• Exercise description: Rename "screen reader" to "braille display" in the material, beginning at its first line and continuing through the line with "It shows 12.59". Reproduce only those lines, with everything else left unchanged.

(Collected data entries)
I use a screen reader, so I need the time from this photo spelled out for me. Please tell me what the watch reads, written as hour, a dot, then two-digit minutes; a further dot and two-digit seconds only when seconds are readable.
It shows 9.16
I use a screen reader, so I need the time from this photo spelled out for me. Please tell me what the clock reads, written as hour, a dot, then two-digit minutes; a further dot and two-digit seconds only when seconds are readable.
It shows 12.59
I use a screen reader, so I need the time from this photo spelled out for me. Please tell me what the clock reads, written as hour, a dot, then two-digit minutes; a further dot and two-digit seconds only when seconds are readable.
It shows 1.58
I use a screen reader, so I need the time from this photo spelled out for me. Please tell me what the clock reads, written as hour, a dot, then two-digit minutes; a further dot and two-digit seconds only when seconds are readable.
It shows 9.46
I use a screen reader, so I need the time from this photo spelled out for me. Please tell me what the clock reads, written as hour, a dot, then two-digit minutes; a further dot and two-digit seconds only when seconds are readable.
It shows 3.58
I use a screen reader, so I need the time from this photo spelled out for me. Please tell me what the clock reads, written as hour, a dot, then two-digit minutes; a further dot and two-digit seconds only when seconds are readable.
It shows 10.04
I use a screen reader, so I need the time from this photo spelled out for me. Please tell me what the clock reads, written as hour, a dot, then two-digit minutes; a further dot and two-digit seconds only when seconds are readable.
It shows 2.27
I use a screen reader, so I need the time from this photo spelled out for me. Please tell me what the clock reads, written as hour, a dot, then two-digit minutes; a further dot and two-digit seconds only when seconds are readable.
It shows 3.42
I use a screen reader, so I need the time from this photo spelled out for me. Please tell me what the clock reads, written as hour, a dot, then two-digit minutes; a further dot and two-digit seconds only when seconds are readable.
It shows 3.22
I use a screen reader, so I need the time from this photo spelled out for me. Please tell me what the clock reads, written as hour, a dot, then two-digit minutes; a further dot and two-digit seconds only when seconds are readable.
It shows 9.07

• Answer to this problem:
I use a braille display, so I need the time from this photo spelled out for me. Please tell me what the watch reads, written as hour, a dot, then two-digit minutes; a further dot and two-digit seconds only when seconds are readable.
It shows 9.16
I use a braille display, so I need the time from this photo spelled out for me. Please tell me what the clock reads, written as hour, a dot, then two-digit minutes; a further dot and two-digit seconds only when seconds are readable.
It shows 12.59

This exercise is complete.